A belated congratulations to KPE!
* No surprise to me. Michael Cohn reports “Tax refunds down $4.4B for tax season, says IRS” at ACCOUNTING TODAY.
“The Internal Revenue Service reported a $4.4 billion decline in total tax refunds as of April 19, the first tax season under the Tax Cuts and Jobs Act, with the average size of tax refunds down about 2 percent.”
Many of my clients received smaller refunds, and some actually owed a substantial amount to Sam, as a result of underwithholding. I talk about it in my tax-season review – see links above at first item..
* I love it when I can say “I told you so.”
More from MC at ACCOUNTING TODAY – “Private agencies collecting less than 2% of tax debts”.
“A new program requiring the Internal Revenue Service to hire private debt collection agencies is falling far short of its goals and putting taxpayers at risk of falling prey to scammers, according to a new government report.”
Passing a law requiring the IRS to use outside collection agencies is just more proof of my long-held belief that the members of Congress are idiots who believe that if something doesn’t work keep doing it – although when compared to Diaper Don they look like genius statesmen (and women).
* A post at TAXBUZZ (love the title – wonder where they got it) explains “Accounting Terms: Why Tax Basis Is So Important?”.
A kind of background companion piece to a recent post of mine – click here.
THE LAST WORD
Joe Biden gets it.
The biggest threat to the future of America is the Trump presidency. And the number one issue of the 2020 election is removing Trump from office.
The election must NOT be about right vs left - it must be about right vs wrong.
There is one thing that is perfectly clear – Trump is wrong!
Monday, April 29, 2019
An incident during this past tax filing season caused me to compose an item to be included in my mid-year letter to 1040 clients.
Here is what I wrote -
“You must include in taxable income the gains from the sale of investments, and can deduct, within limits, losses from investment sales.

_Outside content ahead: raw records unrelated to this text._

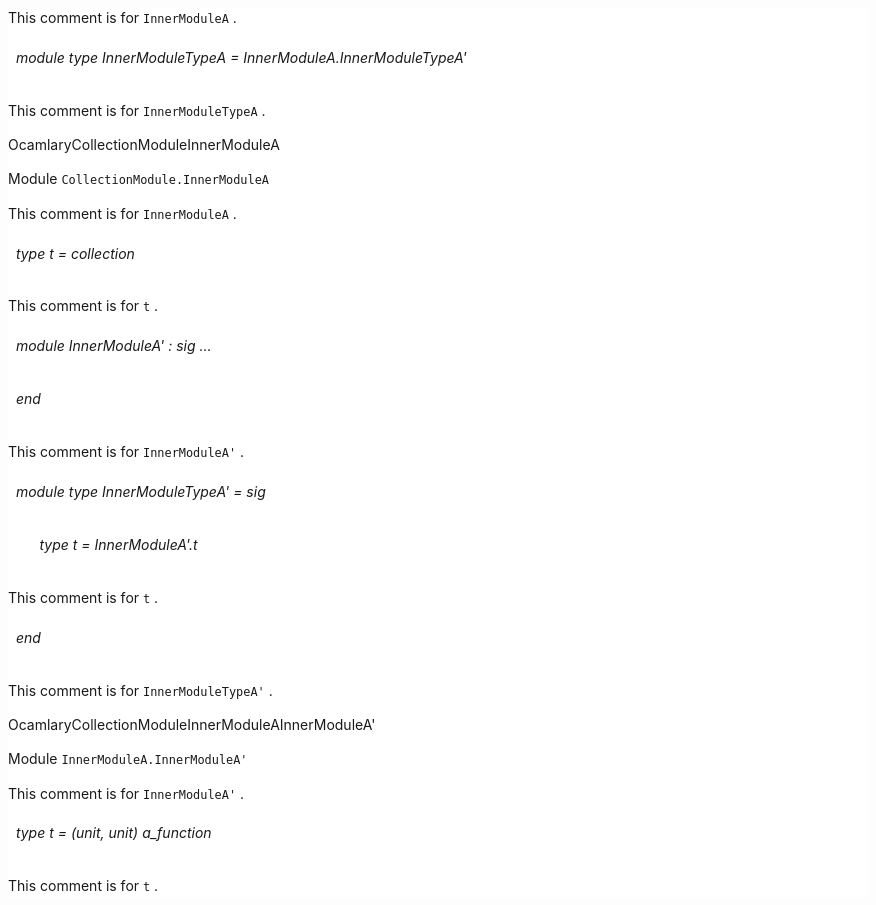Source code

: This comment is for  `` InnerModuleA `` .




<a id="module-type-InnerModuleTypeA"></a>
###### &nbsp; module type InnerModuleTypeA = InnerModuleA.InnerModuleTypeA'

This comment is for  `` InnerModuleTypeA `` .



OcamlaryCollectionModuleInnerModuleA

 Module  `` CollectionModule.InnerModuleA `` 


This comment is for  `` InnerModuleA `` .

<a id="type-t"></a>
###### &nbsp; type t = collection

This comment is for  `` t `` .




<a id="module-InnerModuleA'"></a>
###### &nbsp; module InnerModuleA' : sig ... 
 ###### &nbsp; end

This comment is for  `` InnerModuleA' `` .




<a id="module-type-InnerModuleTypeA'"></a>
###### &nbsp; module type InnerModuleTypeA' = sig

<a id="type-t"></a>
###### &nbsp; &nbsp; &nbsp; &nbsp; type t = InnerModuleA'.t

This comment is for  `` t `` .




 ###### &nbsp; end

This comment is for  `` InnerModuleTypeA' `` .



OcamlaryCollectionModuleInnerModuleAInnerModuleA'

 Module  `` InnerModuleA.InnerModuleA' `` 


This comment is for  `` InnerModuleA' `` .

<a id="type-t"></a>
###### &nbsp; type t = (unit, unit) a_function

This comment is for  `` t `` .

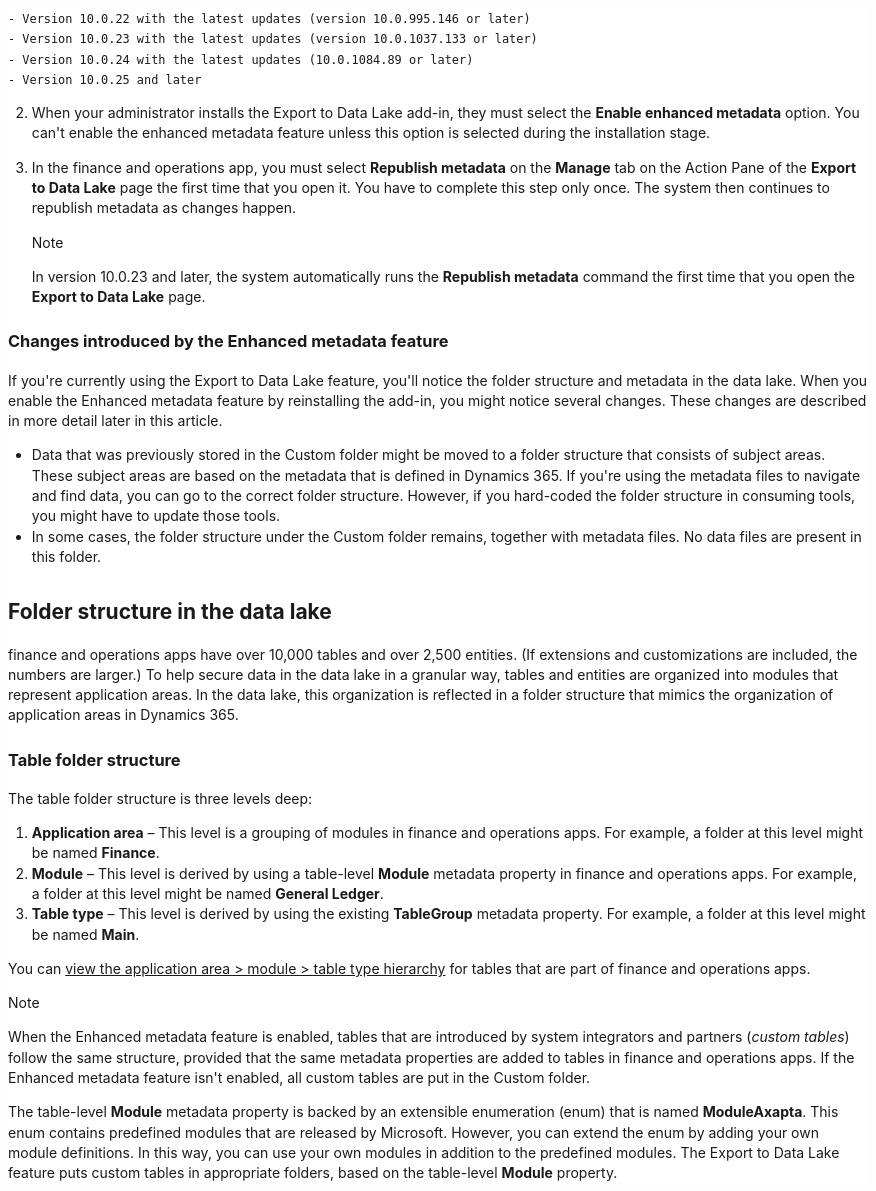     - Version 10.0.22 with the latest updates (version 10.0.995.146 or later)
    - Version 10.0.23 with the latest updates (version 10.0.1037.133 or later)
    - Version 10.0.24 with the latest updates (10.0.1084.89 or later)
    - Version 10.0.25 and later

2. When your administrator installs the Export to Data Lake add-in, they must select the **Enable enhanced metadata** option. You can't enable the enhanced metadata feature unless this option is selected during the installation stage.
3. In the finance and operations app, you must select **Republish metadata** on the **Manage** tab on the Action Pane of the **Export to Data Lake** page the first time that you open it. You have to complete this step only once. The system then continues to republish metadata as changes happen.

   > [!NOTE]
   > In version 10.0.23 and later, the system automatically runs the **Republish metadata** command the first time that you open the **Export to Data Lake** page.

### Changes introduced by the Enhanced metadata feature

If you're currently using the Export to Data Lake feature, you'll notice the folder structure and metadata in the data lake. When you enable the Enhanced metadata feature by reinstalling the add-in, you might notice several changes. These changes are described in more detail later in this article.

- Data that was previously stored in the Custom folder might be moved to a folder structure that consists of subject areas. These subject areas are based on the metadata that is defined in Dynamics 365. If you're using the metadata files to navigate and find data, you can go to the correct folder structure. However, if you hard-coded the folder structure in consuming tools, you might have to update those tools.
- In some cases, the folder structure under the Custom folder remains, together with metadata files. No data files are present in this folder.

## Folder structure in the data lake

finance and operations apps have over 10,000 tables and over 2,500 entities. (If extensions and customizations are included, the numbers are larger.) To help secure data in the data lake in a granular way, tables and entities are organized into modules that represent application areas. In the data lake, this organization is reflected in a folder structure that mimics the organization of application areas in Dynamics 365.

### Table folder structure

The table folder structure is three levels deep:

1. **Application area** – This level is a grouping of modules in finance and operations apps. For example, a folder at this level might be named **Finance**.
2. **Module** – This level is derived by using a table-level **Module** metadata property in finance and operations apps. For example, a folder at this level might be named **General Ledger**.
3. **Table type** – This level is derived by using the existing **TableGroup** metadata property. For example, a folder at this level might be named **Main**.

You can [view the application area \> module \> table type hierarchy](/common-data-model/schema/core/operationscommon/tables/overview) for tables that are part of finance and operations apps.

> [!NOTE]
> When the Enhanced metadata feature is enabled, tables that are introduced by system integrators and partners (*custom tables*) follow the same structure, provided that the same metadata properties are added to tables in finance and operations apps. If the Enhanced metadata feature isn't enabled, all custom tables are put in the Custom folder.
>
> The table-level **Module** metadata property is backed by an extensible enumeration (enum) that is named **ModuleAxapta**. This enum contains predefined modules that are released by Microsoft. However, you can extend the enum by adding your own module definitions. In this way, you can use your own modules in addition to the predefined modules. The Export to Data Lake feature puts custom tables in appropriate folders, based on the table-level **Module** property.
>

The gain or loss is determined by subtracting the purchase price of the investment and the costs of purchase and sale – i.e. commissions, fees and taxes - from the sale proceeds.
As the result of past legislation, actually good legislation for once, brokerage houses are now required to provide clients with cost basis information for certain investment sales on Form 1099-B. However, the longer you have held the investment the more likely the broker is not required to identify the cost. Many brokerage houses will report cost basis information on the sale of all investments, whether or not required to by the law. However occasionally the broker will report the gross proceeds with no cost basis information.
I cannot properly prepare your tax return without the cost basis information. You must provide me with the cost basis information – date of purchase and purchase price – of all investments sold. It is not my responsibility to determine the cost basis. And during the tax filing season I do not have the time to waste trying to come up with the needed information.
If the investment was acquired via mergers or spin-offs I may be able to do some basic research during the season, but even then I would need the cost basis information for the underlying investment.
If you receive a Form 1099-B from a brokerage house that does not include cost basis information for each and every investment sale do not just send it to me and expect me to pull numbers out of the air. Contact your broker and have him or her provide you with the missing information. If I get a Form 1099-B without cost basis information for all sales I will NOT begin work on the return until you provide me with all the missing information.
For your information, according to T.C. Memo 2003-259, if a taxpayer cannot provide proof of the cost basis of a stock or other investment sold it will be considered to have a "0" cost basis. As a result, the entire gross proceeds will be fully taxable.
It is very important that you open and read all the tax documents you send me. Don’t just put an envelope unopened or unread in the package you are sending to me.”
Insert “your tax professional” for “me” in the above.